* _Text under study_:
>>>

Showing posts with label Lecture Notes. Show all posts
Showing posts with label Lecture Notes. Show all posts

Saturday, 26 January 2013

OUGD501 // Lecture 12 // Globalisation, Sustainability & the Media




Market is more powerful in influencing decisions of the globe.
Market expand outside of just a country. desirable idea. share the wealth of the world.

Definitions of Globalisation

Socialist
The process of transformation of local or regional phenomena into global ones. It can be described as a process by which the people of the world are unified into a single society and function together. This process is a combination of economic, technological, sociocultural and political forces.

Capitalist
The elimination of state-enforced restrictions on exchanges across borders and the increasingly integrated and complex global system of production and exchange that has emerged as a result


Markets become more powerful in influencing decisions about the future of the globe rather than governments...  

Markets expand outside of countries to ll over the globe.

revolutionaries wanted globalization to happen ... spread capitalism to other countries.  They believed that it would mean that everyone has a fair share of the worlds resources. 

The recent recession shows that no one can actually control the market we are in. 


‘Covering a wide range of distinct political, economic, and cultural trends, 
the term “globalization” has quickly become one of the most fashionable 
buzzwords of contemporary political and academic debate. In popular 
discourse, globalization often functions as little more than a synonym for 
one or more of the following phenomena: the pursuit of classical liberal 
(or “free market”) policies in the world economy (“economic 
liberalization”), the growing dominance of western (or even American) 
forms of political, economic, and cultural life (“westernization” or 
“Americanization”), the proliferation of new information technologies (the 
“Internet Revolution”), as well as the notion that humanity stands at the 
threshold of realizing one single unified community in which major 
sources of social conflict have vanished (“global integration”)’

Stanford Encyclopedia of Philosophy, http://plato.stanford.edu/entries/globalization/

Because of globalization the world becomes Americanized. 
We are all now conntected via communication devices which makes globalization easier.

<<<

* _Provided material_:
>>>

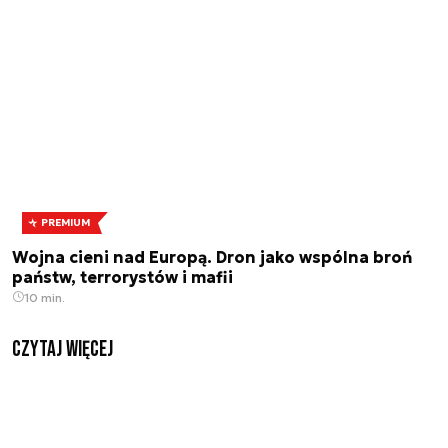
PREMIUM
Wojna cieni nad Europą. Dron jako wspólna broń
państw, terrorystów i mafii
10 min.
czytaj więcej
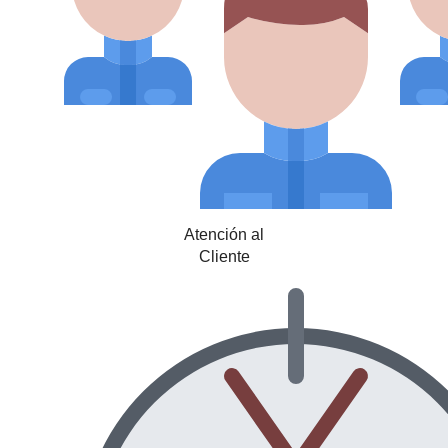
Atención al
Cliente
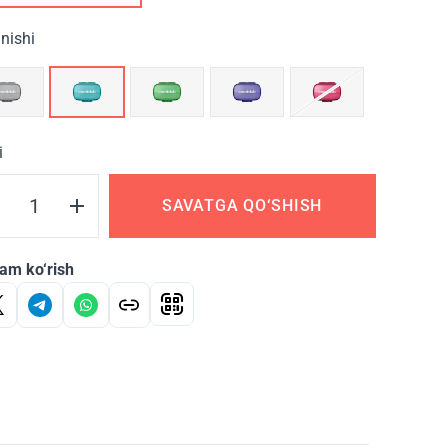
inishi
i
SAVATGA QO‘SHISH
am ko‘rish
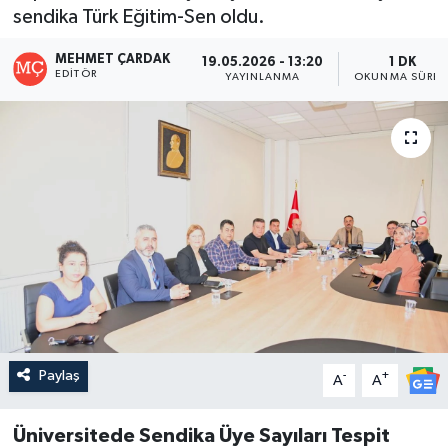
sendika Türk Eğitim-Sen oldu.
MEHMET ÇARDAK
19.05.2026 - 13:20
1 DK
EDITÖR
YAYINLANMA
OKUNMA SÜRES
Paylaş
-
+
A
A
Üniversitede Sendika Üye Sayıları Tespit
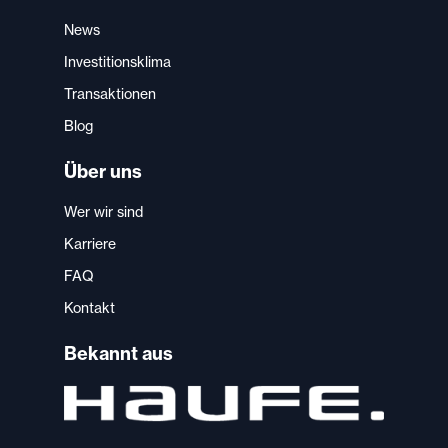
News
Investitionsklima
Transaktionen
Blog
Über uns
Wer wir sind
Karriere
FAQ
Kontakt
Bekannt aus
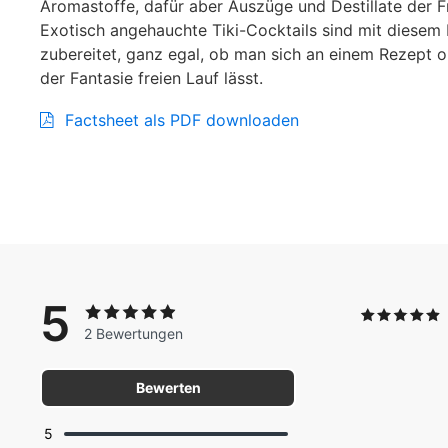
Aromastoffe, dafür aber Auszüge und Destillate der F
Exotisch angehauchte Tiki-Cocktails sind mit diesem 
zubereitet, ganz egal, ob man sich an einem Rezept or
der Fantasie freien Lauf lässt.
Factsheet als PDF downloaden
5
2 Bewertungen
Bewerten
5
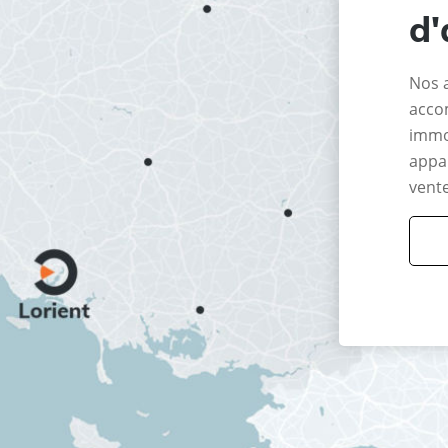
d'
Nos 
acco
immo
appar
vente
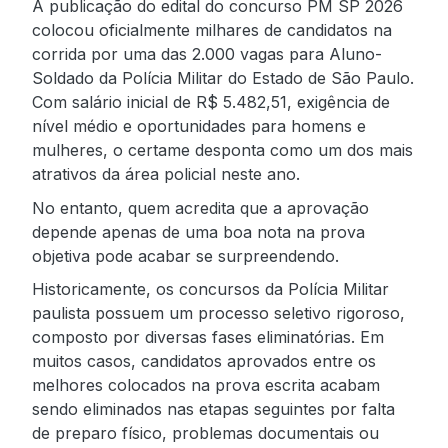
A publicação do edital do concurso PM SP 2026
colocou oficialmente milhares de candidatos na
corrida por uma das 2.000 vagas para Aluno-
Soldado da Polícia Militar do Estado de São Paulo.
Com salário inicial de R$ 5.482,51, exigência de
nível médio e oportunidades para homens e
mulheres, o certame desponta como um dos mais
atrativos da área policial neste ano.
No entanto, quem acredita que a aprovação
depende apenas de uma boa nota na prova
objetiva pode acabar se surpreendendo.
Historicamente, os concursos da Polícia Militar
paulista possuem um processo seletivo rigoroso,
composto por diversas fases eliminatórias. Em
muitos casos, candidatos aprovados entre os
melhores colocados na prova escrita acabam
sendo eliminados nas etapas seguintes por falta
de preparo físico, problemas documentais ou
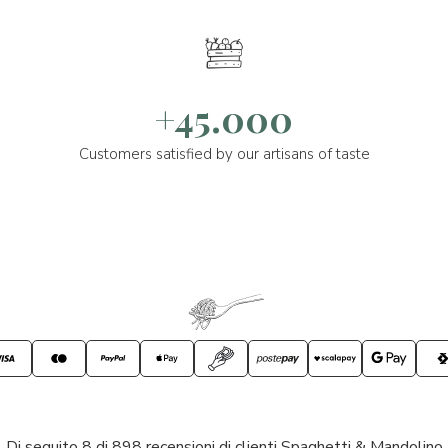
+45.000
Customers satisfied by our artisans of taste
Di seguito 8 di 898 recensioni di clienti Spaghetti & Mandolino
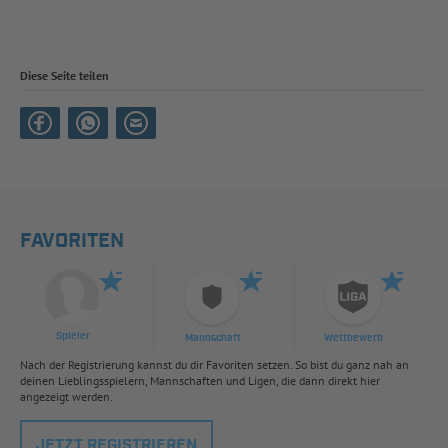
Diese Seite teilen
FAVORITEN
Spieler
Mannschaft
Wettbewerb
Nach der Registrierung kannst du dir Favoriten setzen. So bist du ganz nah an
deinen Lieblingsspielern, Mannschaften und Ligen, die dann direkt hier
angezeigt werden.
JETZT REGISTRIEREN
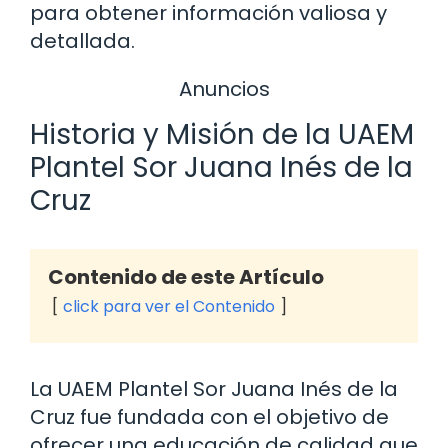
para obtener información valiosa y
detallada.
Anuncios
Historia y Misión de la UAEM
Plantel Sor Juana Inés de la
Cruz
Contenido de este Artículo
click para ver el Contenido
La UAEM Plantel Sor Juana Inés de la
Cruz fue fundada con el objetivo de
ofrecer una educación de calidad que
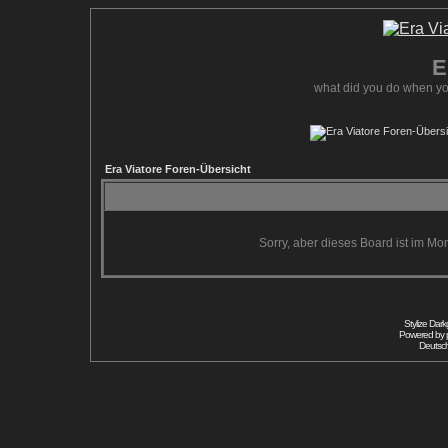
E
what did you do when yo
Era Viatore Foren-Übersicht
Sorry, aber dieses Board ist im Mom
Stylize Dar
Powered by
Deutsc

<<<

* _Problem_:
Keep writing the lecture notes on globalization, starting right after their last sentence.

* _Your response_:
Mcdonaldization 

‘American sociologist George Ritzer coined the 
term “McDonaldization” to describe the wide-
ranging sociocultural processes by which the 
principles of the fast-food restaurant are coming to 
dominate more and more sectors of American 
society as well as the rest of the world’

Manfred B. Steger, Globalization: A very Short Introduction, page 71

Brings American principles to other societies... 

Marshall McLuhan



Talks about the radio and invention of TV. Technology extends the capabilities of people. You can now see right around the globe. We can experience our effects on every other people in the world...
Experiencing effects of our behaviour in a global scale. Quite true!


Thought is should make us more aware of our responsibilities."Globe no bigger than a village."

Nothing is hidden and news is everywhere.
\
But the problem is it kind of hasn't brought us together and maybe in fact segregated the world and communities even more.


Hatred can be spread from behind a screen without any obvious personal ramifications of your actions.


The Internet - 
We live mythically and integrally... In the electric age ,when our central nervous system is technologically extended to involve in the whole of mankind and to incorporate the whole of mankind in us, we necessarily participate... in the consequences of our every action. (1964: p.4) 
‘Electric technology... would seem to render individualism obsolete and... corporate interdependence mandatory’ (1962: p.1)

Through economic means and through land grabbing and war capitalism swallows up the rest of the world..

Because the market is expanding globally and they are multinational they are unaccounted for by any government. Starbucks is an example of this as they said they are 'based' in another country so don't need to pay taxes.

‘Does globalization make people around the world 
more alike or more different? … A group of 
commentators we might call “pessimistic 
hyperglobalizers” argue in favour of the former.  
They suggest that we are not moving towards a 
cultural rainbow that reflects the diversity of the 
world’s existing cultures.  Rather, we are
witnessing the rise of an increasingly homogenized 
popular culture underwritten by a Western “culture 
industry” based in New York, Hollywood, London 
and Milan’

Manfred B. Steger, Globalization: A very Short Introduction, page 70

Cultural Imperialism 

If the 'global village' is run with a certain set of values then it would not be so much an integrated community as an assimilated one.
Key thinkers- 
Schiller
Chomsky

Another form of imperialism - creating an empire. Taking over empires and controlling them..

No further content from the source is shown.